[EXTRACTED DATA]:
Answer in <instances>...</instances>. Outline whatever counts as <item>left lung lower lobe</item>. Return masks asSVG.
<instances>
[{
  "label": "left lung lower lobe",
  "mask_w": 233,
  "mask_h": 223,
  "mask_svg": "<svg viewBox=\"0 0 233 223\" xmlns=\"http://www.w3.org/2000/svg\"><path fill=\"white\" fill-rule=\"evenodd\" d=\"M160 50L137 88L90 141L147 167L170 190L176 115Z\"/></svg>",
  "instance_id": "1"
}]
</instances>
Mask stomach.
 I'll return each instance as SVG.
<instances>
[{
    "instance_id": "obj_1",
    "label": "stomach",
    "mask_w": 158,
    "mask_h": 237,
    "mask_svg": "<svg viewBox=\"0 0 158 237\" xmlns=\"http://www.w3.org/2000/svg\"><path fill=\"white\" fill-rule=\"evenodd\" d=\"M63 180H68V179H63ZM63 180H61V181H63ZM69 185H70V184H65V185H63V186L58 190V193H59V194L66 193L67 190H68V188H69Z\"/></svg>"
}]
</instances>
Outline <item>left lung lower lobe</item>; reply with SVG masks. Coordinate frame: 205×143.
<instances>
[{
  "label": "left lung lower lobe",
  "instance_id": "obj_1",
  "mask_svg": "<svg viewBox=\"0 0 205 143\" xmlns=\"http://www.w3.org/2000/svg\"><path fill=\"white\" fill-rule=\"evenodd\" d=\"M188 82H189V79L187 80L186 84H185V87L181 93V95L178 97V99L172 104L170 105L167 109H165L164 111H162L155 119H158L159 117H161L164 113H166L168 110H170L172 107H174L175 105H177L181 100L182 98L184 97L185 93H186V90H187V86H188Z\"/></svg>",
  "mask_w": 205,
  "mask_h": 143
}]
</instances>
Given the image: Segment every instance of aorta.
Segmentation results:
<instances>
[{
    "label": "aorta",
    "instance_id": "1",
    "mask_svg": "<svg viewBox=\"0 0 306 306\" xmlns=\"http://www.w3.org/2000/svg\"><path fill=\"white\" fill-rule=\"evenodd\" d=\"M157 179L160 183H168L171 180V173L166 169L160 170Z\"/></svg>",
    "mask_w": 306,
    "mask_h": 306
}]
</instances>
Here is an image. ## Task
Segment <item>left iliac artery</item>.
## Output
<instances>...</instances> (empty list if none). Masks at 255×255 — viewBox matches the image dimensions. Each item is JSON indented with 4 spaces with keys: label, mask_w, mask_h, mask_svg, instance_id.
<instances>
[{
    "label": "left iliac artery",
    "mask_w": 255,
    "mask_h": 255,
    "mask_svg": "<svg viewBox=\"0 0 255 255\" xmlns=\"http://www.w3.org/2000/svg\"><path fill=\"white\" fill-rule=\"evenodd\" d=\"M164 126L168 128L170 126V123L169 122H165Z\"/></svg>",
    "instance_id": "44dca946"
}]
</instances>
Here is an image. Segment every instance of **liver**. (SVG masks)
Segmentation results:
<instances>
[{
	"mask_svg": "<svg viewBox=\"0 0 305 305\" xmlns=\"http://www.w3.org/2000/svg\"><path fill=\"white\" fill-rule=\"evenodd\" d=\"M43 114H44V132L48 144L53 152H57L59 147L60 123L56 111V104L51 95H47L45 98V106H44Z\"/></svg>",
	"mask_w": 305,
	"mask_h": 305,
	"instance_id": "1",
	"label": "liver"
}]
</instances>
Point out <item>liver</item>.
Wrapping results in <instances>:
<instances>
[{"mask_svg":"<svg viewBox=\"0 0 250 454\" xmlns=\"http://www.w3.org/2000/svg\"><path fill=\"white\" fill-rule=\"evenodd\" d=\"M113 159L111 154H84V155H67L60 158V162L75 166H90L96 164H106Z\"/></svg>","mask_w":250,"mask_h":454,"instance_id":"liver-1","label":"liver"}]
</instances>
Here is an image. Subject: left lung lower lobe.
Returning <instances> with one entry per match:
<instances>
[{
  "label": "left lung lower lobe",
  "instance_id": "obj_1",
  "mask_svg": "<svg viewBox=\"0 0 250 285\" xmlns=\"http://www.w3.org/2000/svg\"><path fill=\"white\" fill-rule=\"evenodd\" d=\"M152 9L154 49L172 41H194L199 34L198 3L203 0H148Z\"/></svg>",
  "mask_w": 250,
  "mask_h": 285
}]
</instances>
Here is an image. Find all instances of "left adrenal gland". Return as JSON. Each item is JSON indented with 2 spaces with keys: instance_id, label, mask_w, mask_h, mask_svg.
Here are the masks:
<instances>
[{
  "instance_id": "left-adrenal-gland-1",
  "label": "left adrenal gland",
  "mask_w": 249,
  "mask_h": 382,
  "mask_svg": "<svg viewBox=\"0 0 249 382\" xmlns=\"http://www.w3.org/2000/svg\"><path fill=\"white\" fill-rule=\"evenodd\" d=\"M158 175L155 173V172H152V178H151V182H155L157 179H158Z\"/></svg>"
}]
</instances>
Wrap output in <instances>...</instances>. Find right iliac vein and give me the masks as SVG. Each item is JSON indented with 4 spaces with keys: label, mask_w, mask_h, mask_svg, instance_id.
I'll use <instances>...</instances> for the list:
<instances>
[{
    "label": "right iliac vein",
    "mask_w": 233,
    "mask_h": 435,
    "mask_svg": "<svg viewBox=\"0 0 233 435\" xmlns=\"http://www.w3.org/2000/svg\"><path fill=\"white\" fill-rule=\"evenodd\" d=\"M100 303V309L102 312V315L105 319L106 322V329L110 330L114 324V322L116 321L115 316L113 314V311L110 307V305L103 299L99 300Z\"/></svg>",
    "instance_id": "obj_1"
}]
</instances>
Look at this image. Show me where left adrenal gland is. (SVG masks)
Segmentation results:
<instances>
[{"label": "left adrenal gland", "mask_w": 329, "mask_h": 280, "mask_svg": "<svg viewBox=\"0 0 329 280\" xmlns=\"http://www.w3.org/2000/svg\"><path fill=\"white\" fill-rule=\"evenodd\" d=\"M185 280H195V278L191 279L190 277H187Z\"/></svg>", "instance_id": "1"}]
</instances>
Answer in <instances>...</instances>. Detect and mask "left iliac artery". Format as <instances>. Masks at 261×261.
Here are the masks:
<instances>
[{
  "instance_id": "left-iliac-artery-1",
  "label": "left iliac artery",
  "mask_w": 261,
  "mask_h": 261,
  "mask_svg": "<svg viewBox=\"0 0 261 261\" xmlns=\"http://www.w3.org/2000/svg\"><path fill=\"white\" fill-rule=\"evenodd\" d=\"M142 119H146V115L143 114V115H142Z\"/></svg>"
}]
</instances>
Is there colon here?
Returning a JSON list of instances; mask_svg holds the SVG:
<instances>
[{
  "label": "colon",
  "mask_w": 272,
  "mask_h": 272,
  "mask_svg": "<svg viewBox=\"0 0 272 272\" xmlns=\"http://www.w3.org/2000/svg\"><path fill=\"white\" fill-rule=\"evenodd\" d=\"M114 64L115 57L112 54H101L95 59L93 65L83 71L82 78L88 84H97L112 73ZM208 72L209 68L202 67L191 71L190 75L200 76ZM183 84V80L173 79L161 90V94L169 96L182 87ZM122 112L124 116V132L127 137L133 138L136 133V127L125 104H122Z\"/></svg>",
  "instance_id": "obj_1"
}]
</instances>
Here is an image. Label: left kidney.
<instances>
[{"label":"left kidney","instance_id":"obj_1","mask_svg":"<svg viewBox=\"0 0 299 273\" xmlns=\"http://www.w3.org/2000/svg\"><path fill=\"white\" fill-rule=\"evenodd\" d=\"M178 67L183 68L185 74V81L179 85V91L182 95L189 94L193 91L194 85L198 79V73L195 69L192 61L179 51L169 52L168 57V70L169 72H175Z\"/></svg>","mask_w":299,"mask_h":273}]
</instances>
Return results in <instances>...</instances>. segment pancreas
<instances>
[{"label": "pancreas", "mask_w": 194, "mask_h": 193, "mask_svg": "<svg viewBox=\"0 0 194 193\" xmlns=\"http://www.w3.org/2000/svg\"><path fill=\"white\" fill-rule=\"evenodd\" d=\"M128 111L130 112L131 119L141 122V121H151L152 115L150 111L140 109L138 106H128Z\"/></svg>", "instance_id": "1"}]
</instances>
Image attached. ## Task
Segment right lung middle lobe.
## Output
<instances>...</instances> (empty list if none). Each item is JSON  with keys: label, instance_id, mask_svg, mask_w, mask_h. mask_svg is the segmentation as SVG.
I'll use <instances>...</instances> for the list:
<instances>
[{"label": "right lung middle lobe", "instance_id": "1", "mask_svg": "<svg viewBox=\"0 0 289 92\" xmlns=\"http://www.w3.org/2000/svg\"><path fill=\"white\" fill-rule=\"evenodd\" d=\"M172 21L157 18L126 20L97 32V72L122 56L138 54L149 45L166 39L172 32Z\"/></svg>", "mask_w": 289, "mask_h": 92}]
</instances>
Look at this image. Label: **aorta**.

[INSTRUCTION]: Which lines in the material above contain the string "aorta"? Copy each one in full, matching case exactly.

[TASK SOLUTION]:
Given the image: Segment every instance of aorta.
    "label": "aorta",
Look at this image. Label: **aorta**.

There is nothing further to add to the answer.